Introduction: The diaphragmatic hernia (DH) is a condition in which there is an upwards dislocation of parts of the stomach or the whole stomach from the abdomen to the chest. Three types are identified: the sliding hernia, type I, with dislocation of the cardia into the posterior mediastinum; type II, with normally positioned cardia but misplaced gastric fundus and type III, with dislocation of both.
Materials and methods: This is a case report of a two-year-old infant with DH type I. Although the patient was born from a normal pregnancy in his postpartum period he suffered intraamniotic pneumonia. When he was two-months old during an emergency hospitalization due to acute respiratory failure and pneumonia of unknown origin, he was further diagnosed with gastroesophageal reflux disease. Both findings raised the suspicion of possible DH and a confirmation was made a few months later after hospitalization again due to pneumonia. A computed tomography of the chest revealed a 30-40mm sliding DH. After a consult with a paediatric surgeon a 6-month diet and close observation were recommended. If the symptoms wouldn`t resolve further operation was endorsed.
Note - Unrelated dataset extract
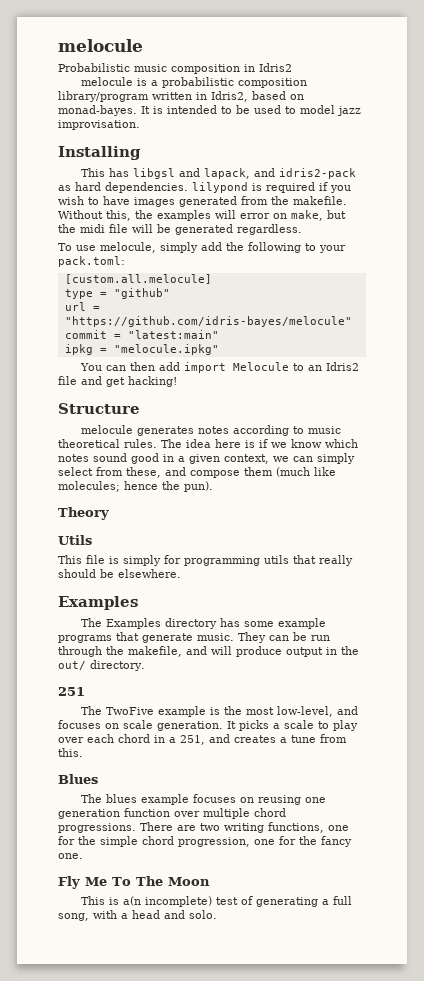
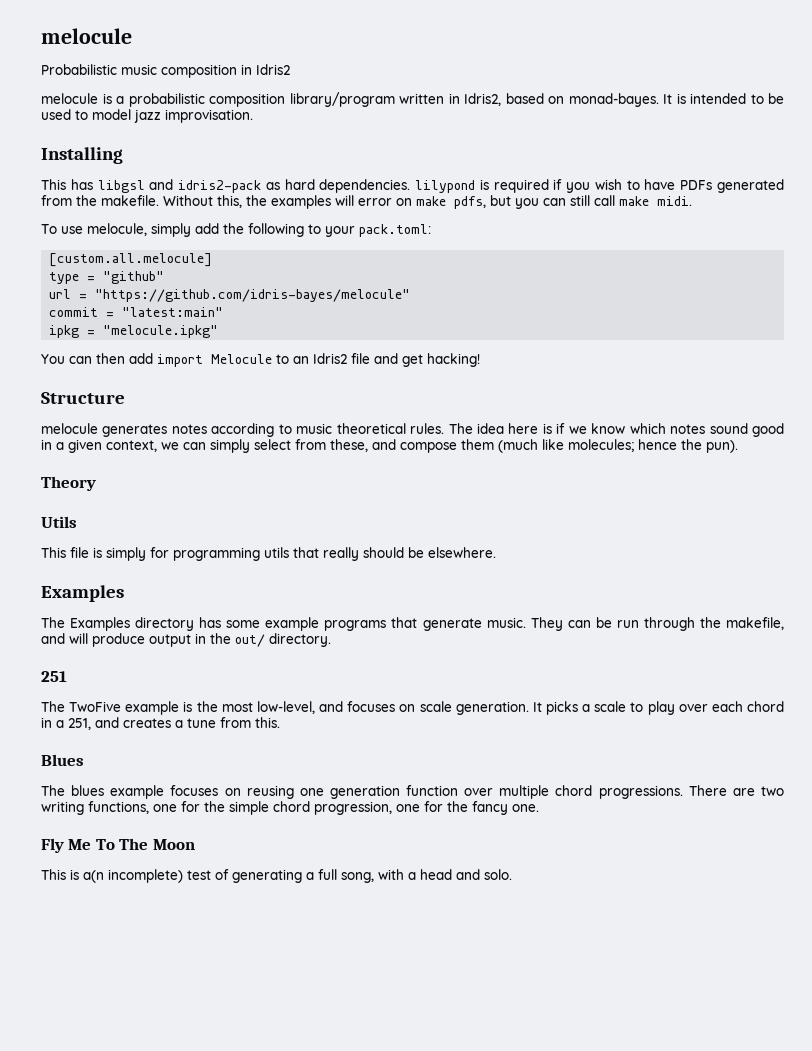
[204,168,276,179] lapack, and -> (174, 184) none
[134,197,175,207] images -> [680,180,713,190] PDFs
[291,210,346,221] [58,224,302,235] make, but the midi file will be generated regardless. -> [416,195,692,209] make pdfs, but you can still call make midi.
Results: At the age of two the patient was scheduled for an elective surgery. At first a fiberoptic bronchoscopy was performed after the request by the anaesthesiologists to exclude tracheal stenosis. Next, laparoscopy was done showing an enlarged hiatal opening and axial DH with a length of the sac of around 3cm. The distal part of the oesophagus was mobilized in the mediastinum. A postoperative pneumonia occurred but it responded well to antibiotic treatment. The condition of the patient was significantly improved by this operative intervention.
Conclusions: The DH is most commonly seen in adult patients. Regardless of age its treatment is largely surgical. If delayed or done on emergency basis the mortality is high.